Unregistered childcare includes:
- family and friends who look after your child
- sessions where parents attend, such as parent and toddler groups
If you use unregistered childcare you will not be able to claim financial help with childcare costs.
Many parents rely on friends or relatives to recommend a babysitter. However, whoever you use, it is your responsibility to make sure the babysitter will:
- act responsibly
- safeguard the wellbeing of your child(ren)
- maintain the security of your home
There’s no law about the minimum age of a babysitter.
There’s no law that states the age at which a child can be left on their own.
The NSPCC (National Society of Prevention of Cruelty to Children) advises that children under the age of 13 should not be left alone.
Parent and Toddler Groups
Parent and Toddler Groups don’t have to register with Ofsted.
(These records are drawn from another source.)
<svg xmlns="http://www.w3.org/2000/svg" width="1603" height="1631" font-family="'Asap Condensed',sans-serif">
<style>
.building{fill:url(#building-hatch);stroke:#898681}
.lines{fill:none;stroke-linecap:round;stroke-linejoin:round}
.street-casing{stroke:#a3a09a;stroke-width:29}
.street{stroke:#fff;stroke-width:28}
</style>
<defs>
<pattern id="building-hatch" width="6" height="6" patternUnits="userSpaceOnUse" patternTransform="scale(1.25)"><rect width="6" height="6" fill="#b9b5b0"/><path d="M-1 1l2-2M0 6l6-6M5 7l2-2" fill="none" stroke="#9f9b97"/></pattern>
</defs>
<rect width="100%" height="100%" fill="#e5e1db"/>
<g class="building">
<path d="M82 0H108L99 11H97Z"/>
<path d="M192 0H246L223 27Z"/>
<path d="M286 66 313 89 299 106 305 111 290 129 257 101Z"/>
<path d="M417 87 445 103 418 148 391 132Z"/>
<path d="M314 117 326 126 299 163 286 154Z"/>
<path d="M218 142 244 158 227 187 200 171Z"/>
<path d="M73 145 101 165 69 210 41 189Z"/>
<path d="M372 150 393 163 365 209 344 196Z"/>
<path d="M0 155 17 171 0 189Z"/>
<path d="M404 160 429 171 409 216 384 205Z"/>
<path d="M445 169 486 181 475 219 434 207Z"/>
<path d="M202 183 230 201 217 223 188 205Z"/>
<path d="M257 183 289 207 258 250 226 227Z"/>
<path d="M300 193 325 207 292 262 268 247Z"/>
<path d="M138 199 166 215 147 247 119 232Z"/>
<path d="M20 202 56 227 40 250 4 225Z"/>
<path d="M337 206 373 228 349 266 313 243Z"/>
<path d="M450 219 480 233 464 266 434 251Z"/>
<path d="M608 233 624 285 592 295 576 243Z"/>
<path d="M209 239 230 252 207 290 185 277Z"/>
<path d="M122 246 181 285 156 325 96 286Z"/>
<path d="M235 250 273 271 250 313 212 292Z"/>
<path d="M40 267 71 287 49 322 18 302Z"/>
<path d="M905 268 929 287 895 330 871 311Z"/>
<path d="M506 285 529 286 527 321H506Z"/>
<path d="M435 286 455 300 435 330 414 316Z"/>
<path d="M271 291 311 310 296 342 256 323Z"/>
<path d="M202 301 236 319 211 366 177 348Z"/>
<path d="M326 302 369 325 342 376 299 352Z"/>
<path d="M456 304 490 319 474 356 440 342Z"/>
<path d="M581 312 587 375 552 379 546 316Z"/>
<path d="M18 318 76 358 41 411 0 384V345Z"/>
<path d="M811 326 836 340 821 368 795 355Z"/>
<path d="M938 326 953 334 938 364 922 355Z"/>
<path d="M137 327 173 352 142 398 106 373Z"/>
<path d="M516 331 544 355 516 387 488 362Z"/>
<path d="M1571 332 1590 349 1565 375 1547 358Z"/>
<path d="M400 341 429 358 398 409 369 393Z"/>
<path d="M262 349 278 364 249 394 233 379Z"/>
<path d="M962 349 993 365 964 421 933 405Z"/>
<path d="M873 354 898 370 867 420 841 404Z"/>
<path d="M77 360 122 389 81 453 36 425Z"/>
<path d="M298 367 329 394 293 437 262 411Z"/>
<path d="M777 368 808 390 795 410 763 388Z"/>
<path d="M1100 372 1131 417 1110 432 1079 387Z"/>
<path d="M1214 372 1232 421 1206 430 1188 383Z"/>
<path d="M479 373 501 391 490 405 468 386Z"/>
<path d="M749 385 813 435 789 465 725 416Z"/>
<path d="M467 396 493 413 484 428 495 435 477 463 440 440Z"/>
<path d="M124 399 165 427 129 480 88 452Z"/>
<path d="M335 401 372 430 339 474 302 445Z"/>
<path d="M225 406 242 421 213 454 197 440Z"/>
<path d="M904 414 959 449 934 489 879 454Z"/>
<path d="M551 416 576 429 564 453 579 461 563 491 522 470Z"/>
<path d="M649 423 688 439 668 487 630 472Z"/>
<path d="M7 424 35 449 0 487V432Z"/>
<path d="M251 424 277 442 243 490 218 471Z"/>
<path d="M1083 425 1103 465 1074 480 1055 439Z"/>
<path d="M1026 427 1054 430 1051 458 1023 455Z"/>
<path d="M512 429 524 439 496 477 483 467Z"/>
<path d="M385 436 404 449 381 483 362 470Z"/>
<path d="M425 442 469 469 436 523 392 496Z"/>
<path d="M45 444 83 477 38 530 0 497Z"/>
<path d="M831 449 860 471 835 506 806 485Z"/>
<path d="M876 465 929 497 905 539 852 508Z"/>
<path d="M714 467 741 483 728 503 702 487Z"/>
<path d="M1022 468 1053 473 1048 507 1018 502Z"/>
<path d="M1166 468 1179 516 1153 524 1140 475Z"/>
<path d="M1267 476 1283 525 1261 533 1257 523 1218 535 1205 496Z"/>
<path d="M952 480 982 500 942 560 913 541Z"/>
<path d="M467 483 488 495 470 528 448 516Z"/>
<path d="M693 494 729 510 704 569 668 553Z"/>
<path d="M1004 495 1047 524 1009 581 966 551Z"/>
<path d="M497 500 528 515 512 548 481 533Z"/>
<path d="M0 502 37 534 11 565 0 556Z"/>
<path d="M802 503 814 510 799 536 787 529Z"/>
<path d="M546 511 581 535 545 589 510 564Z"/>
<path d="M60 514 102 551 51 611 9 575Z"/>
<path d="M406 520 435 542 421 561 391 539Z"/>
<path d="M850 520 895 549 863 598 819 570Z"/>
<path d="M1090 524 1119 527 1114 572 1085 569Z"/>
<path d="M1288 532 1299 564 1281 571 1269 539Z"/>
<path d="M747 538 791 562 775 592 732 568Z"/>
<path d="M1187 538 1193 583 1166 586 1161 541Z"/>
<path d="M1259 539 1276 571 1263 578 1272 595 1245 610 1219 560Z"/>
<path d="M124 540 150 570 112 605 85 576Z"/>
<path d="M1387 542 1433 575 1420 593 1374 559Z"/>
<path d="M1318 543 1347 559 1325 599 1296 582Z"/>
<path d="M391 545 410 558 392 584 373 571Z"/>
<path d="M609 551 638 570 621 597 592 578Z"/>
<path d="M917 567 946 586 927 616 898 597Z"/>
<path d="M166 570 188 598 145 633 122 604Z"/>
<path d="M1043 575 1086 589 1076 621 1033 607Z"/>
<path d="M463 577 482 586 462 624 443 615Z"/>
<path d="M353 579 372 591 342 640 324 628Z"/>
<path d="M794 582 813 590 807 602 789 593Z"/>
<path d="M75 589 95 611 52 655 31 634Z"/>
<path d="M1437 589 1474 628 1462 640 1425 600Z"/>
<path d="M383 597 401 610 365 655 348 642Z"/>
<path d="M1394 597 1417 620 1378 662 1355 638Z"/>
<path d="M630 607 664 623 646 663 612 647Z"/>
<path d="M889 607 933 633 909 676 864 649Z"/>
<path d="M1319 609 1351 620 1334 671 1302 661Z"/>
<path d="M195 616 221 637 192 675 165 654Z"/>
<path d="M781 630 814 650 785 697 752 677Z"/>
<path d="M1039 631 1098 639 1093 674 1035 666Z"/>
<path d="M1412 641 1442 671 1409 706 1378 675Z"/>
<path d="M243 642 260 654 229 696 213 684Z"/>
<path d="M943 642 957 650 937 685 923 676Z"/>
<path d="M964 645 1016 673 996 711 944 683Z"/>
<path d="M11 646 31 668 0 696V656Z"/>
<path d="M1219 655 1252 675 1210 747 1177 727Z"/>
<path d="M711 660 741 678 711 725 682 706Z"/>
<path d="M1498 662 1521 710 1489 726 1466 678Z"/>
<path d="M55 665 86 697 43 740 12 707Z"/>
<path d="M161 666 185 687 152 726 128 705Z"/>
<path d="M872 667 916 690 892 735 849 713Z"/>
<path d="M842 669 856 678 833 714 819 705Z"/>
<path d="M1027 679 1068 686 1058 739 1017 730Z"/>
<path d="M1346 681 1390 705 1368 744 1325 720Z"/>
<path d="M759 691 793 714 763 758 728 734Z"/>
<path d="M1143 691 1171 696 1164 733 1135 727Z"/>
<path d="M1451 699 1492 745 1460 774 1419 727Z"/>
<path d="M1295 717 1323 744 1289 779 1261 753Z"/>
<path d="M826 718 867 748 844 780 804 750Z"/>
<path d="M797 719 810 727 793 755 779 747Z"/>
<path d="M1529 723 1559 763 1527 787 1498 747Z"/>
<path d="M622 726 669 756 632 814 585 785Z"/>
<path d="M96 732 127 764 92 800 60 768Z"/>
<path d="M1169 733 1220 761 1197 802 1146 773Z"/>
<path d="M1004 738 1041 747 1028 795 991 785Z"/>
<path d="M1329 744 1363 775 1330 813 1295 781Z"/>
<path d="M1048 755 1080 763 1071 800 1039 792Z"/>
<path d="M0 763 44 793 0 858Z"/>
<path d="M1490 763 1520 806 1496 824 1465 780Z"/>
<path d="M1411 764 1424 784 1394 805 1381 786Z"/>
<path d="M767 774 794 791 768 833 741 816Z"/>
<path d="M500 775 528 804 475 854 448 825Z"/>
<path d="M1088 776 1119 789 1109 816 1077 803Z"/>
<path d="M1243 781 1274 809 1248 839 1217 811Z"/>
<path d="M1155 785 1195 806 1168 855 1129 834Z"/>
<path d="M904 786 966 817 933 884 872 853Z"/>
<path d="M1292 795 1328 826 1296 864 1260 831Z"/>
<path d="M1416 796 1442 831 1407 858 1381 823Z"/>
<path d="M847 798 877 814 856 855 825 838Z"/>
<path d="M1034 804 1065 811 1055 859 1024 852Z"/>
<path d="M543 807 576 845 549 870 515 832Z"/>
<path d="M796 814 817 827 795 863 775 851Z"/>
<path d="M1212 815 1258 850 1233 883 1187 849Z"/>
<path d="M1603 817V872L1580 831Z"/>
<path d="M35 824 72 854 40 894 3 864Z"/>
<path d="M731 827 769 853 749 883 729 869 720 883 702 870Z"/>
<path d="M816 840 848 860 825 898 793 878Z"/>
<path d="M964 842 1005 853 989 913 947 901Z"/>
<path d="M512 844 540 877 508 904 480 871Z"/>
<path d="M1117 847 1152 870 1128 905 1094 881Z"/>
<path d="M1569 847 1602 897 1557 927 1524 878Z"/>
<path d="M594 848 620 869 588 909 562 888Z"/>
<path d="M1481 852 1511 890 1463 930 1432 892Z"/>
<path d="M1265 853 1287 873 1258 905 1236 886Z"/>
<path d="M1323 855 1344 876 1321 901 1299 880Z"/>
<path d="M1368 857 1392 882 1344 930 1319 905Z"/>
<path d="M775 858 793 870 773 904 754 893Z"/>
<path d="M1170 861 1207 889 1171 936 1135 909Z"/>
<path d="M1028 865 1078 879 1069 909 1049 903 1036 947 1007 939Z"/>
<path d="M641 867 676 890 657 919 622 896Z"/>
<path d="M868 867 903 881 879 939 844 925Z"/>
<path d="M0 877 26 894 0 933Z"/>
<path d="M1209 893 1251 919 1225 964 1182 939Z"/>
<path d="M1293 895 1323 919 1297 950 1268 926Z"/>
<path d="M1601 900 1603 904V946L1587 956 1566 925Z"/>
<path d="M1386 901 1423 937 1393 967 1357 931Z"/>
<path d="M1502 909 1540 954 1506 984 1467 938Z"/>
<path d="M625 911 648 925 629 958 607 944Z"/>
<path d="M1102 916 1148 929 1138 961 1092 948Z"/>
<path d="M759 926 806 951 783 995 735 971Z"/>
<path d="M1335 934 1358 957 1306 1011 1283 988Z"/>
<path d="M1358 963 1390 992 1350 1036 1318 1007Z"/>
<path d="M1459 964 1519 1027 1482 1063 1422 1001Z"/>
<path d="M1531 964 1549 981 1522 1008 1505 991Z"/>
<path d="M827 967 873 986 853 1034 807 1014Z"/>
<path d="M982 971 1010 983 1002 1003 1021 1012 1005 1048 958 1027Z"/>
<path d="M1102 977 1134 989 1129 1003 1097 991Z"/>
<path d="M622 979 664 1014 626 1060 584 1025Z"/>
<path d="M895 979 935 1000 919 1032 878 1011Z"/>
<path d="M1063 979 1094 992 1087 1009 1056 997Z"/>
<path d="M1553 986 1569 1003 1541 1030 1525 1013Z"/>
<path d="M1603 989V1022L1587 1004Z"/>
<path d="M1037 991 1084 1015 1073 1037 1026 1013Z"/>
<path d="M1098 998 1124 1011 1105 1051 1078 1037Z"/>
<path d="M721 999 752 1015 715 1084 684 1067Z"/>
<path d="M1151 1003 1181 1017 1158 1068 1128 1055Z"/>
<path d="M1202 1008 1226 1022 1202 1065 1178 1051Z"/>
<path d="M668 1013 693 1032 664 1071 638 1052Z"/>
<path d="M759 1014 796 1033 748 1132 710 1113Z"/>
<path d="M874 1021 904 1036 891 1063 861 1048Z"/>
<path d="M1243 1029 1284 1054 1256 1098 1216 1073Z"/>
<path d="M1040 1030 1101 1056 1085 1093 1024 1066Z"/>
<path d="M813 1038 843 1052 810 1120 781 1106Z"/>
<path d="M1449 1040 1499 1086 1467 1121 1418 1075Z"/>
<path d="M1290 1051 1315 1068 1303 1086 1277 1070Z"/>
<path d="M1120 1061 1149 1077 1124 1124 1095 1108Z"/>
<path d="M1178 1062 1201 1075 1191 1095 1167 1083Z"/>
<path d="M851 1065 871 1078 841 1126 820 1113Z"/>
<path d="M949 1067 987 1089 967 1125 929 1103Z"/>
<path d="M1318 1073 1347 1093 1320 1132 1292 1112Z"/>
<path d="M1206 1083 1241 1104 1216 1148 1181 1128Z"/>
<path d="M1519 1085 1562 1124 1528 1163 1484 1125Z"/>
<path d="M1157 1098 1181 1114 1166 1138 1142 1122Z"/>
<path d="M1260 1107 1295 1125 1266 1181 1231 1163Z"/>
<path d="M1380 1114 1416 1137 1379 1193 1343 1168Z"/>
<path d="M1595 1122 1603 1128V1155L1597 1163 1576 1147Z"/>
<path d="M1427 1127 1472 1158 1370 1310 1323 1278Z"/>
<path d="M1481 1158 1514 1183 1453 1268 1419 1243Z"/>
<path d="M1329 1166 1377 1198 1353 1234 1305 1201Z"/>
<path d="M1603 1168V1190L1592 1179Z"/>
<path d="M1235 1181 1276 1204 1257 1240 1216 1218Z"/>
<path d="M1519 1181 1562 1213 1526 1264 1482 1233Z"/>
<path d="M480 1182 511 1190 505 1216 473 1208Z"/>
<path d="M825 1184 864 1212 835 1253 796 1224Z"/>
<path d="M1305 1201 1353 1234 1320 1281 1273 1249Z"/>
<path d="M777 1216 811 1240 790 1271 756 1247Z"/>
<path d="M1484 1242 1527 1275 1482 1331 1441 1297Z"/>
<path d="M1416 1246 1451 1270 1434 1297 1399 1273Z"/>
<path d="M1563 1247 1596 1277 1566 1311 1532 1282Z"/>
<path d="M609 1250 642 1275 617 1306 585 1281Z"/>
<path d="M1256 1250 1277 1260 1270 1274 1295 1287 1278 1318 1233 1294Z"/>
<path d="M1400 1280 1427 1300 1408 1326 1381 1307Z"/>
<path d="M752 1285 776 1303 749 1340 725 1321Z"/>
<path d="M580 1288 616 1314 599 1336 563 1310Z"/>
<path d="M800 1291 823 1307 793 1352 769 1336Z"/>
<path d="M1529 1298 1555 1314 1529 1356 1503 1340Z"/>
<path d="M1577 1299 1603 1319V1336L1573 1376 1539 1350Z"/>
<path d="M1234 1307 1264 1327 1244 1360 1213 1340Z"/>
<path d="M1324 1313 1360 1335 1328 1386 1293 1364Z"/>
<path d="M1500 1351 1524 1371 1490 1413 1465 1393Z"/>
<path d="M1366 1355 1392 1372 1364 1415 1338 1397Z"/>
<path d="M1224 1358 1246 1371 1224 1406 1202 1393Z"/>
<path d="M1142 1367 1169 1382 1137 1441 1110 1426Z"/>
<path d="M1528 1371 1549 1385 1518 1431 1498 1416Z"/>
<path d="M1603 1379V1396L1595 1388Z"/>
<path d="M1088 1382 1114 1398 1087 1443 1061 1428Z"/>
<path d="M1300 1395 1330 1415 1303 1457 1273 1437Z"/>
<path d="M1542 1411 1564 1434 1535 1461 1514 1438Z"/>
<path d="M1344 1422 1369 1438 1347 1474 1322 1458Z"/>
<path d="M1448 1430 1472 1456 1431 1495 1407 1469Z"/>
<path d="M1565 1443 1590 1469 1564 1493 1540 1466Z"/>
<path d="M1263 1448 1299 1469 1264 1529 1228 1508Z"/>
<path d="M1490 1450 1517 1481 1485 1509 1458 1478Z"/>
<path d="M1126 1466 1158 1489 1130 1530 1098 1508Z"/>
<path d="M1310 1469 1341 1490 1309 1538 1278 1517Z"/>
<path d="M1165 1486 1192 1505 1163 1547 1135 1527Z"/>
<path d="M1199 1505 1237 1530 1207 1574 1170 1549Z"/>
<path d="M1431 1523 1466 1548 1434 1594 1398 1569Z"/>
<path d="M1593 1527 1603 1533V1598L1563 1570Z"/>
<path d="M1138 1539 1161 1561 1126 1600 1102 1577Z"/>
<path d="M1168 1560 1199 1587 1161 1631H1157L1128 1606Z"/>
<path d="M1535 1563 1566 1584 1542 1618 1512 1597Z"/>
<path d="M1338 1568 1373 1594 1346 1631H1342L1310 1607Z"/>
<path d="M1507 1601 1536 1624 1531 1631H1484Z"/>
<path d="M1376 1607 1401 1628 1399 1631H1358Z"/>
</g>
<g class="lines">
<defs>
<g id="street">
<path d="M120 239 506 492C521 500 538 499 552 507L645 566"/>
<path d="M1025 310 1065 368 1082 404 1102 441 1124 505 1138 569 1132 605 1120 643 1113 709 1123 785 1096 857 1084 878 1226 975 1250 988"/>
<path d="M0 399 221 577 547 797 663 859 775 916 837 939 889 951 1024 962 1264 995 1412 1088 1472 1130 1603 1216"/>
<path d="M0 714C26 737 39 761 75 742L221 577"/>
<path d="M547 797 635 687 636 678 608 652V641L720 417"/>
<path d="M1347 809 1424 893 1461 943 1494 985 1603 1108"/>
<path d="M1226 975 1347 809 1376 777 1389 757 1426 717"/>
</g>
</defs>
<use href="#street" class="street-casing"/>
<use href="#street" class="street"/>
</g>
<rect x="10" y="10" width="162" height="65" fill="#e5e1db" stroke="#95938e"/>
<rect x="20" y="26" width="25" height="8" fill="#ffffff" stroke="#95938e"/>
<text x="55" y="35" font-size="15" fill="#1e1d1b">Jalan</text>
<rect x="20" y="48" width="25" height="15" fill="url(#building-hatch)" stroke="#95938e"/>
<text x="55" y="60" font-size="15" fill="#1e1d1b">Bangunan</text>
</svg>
This is because:
- they are voluntary groups which usually operate for under two hours
- parents or carers attend the session
They allow parents, carers and children under the age of five to socialise and participate in activities.
Anyone who cares for a child can attend, including parents, grandparents, carers and childminders.
Nannies and Au Pairs
Nannies and Au Pairs are 'unregistered childcare' unless they're already registered with Ofsted's Voluntary Childcare Register as a Home Childcarer.
Nannies are employed by parents to look after children in their own home and may live in or out. A Nanny may be:
- a qualified childcarer
- experienced in child care but not qualified
Au Pairs are employed by families to help in the home, but generally have few formal childcare qualifications. They shouldn’t be employed specifically to look after children on their own, as they are usually placed with a family to help them learn English and need time to study.
They will often help with some chores including maybe some babysitting, collecting from school or light housework, but should not be full-time child carers.